Здесь уже не было грубых подтасовок. Конечно, вина все еще прибегала к посторонней помощи: нужно было ограничить количество подозреваемых, потом изолировать в хижине вместе с виной и, дав ей указание (в этом судебном процессе — умертвить), ждать…

В идеальном государстве Степана Чубака не судьи, а преступление будет вершить правосудие, и станет оно его источником, его составной и неотъемлемой частью. «Посовершению преступления преступник должен сообщить в местные органы власти о месте, времени и, если таковые имеются, о соучастниках и жертвах, далее преступнику надлежит заполнить лист убытия (в случае совершения тяжких преступлений, караемых виной высшей степенью социальной защиты вместо листа убытия заполняется свидетельство о смерти), после соблюдения всех необходимых формальностей преступник препровождает себя в место наказания», — возникал под рукой Чубака проект нового правосудия. Роль «органов» в этой новой Утопии Степана Чубака (быть может, Чубании?), несмотря на успехи в борьбе с преступностью, должна была неуклонно возрастать, перерастая из карательной в демиургическую — на их плечах лежала тяжелая забота о создании и воспитании человека нового типа, того самого типа, который давал бы новый тип преступника. Ведь майор Чубак был умным человеком с материалистическим мировоззрением и классовым чутьем, и принцип партийности чтил как Устав внутренней службы — ужель ему не знать, что в виденной им дикарской идиллии не шаман, колдун или ведунья были центром судилища, и даже не сама по себе варварская вера — а люди, выведенные ей, те самые аборигены нового, или точнее старого, позабытого типа, — вот откуда, из веры, но из веры без темного мистицизма (Чубак чувствовал, что не будет нравиться слово вера человеку нового типа, — залапанное попами, в церковной копоти, пусть пока отбеливается в лучах Правды), из светлой убежденности в могуществе Неотвратимости, из благоговейного трепета перед ее носителями следует выводить нового человека. Светлым, кристалльно чистым, как чекистская честь, покровом ляжет новая вера на новых людей, и сама она будет другой, не безрадостной и темной, а ясной, праздничной и строго научной, и немеркнущие идеи революции озарят путь в царство Грядущего. И вот тогда-то в этом царстве света, дружбы, равенства и братства, на чистом их покрове, счастливым бременем лежащем на людях, не останется незамеченным ни единого темного пятнышка… Клякса, упавшая на листик драгоценной в эпоху ликбеза бумаги, выгорает без остатка сама… Кому чернила плохие, а кому стыд за содеянное…

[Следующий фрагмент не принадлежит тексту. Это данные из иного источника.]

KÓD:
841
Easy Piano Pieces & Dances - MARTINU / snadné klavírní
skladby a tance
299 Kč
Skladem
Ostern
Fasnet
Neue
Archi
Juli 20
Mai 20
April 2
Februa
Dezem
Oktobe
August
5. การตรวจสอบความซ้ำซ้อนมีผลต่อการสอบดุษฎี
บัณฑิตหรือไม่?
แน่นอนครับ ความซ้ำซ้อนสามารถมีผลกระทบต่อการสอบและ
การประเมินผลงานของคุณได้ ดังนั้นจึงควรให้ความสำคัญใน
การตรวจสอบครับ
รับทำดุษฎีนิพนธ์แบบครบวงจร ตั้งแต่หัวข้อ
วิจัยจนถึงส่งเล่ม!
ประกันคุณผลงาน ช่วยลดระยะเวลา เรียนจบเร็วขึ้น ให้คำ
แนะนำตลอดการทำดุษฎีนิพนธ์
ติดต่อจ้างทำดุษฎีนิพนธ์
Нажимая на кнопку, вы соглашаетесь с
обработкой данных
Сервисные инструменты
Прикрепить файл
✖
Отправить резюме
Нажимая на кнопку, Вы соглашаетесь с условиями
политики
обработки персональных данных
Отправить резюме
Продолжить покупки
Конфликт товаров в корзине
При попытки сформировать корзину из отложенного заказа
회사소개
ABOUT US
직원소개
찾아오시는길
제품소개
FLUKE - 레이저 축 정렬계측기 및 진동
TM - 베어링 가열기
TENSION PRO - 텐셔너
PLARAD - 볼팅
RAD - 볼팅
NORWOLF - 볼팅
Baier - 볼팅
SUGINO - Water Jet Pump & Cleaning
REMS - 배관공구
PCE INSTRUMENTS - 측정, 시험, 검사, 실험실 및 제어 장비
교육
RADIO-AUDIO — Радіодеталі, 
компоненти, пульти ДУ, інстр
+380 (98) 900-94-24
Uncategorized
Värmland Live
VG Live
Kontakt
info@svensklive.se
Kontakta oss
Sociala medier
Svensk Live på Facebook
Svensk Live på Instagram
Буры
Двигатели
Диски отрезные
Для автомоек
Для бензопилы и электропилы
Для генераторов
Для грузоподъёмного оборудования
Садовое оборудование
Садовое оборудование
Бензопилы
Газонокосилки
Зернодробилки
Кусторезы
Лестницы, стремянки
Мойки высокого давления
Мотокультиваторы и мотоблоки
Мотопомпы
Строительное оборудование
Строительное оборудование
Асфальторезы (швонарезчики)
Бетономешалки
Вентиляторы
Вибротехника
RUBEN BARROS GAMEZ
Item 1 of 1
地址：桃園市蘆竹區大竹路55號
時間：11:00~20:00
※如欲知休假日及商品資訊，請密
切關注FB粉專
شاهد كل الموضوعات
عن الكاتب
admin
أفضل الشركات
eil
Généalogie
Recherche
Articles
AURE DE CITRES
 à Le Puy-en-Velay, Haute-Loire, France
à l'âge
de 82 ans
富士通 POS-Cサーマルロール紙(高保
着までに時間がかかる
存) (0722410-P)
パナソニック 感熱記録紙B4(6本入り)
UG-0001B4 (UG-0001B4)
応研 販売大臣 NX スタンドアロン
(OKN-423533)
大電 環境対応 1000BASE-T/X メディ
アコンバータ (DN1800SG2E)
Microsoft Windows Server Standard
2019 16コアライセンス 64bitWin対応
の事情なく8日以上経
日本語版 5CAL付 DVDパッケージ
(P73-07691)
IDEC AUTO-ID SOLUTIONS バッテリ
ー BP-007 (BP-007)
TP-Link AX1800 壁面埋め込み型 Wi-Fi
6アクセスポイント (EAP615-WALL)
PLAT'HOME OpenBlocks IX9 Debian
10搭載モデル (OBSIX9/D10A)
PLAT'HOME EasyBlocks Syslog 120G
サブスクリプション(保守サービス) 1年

И тогда в этом, как казалось Чубаку, недалеком будущем, на вопрос «кто ты?» он ответит с достоинством и честью — «Убедитель».

«Ах ты! — вдруг вспомнил он о деле Чайкиной. — Если бы Лиза… А так… — пятерка», — определил ей Степан срок пребывания в одном из северных санаториев с трехразовым питанием, трудотерапией и карантинным режимом.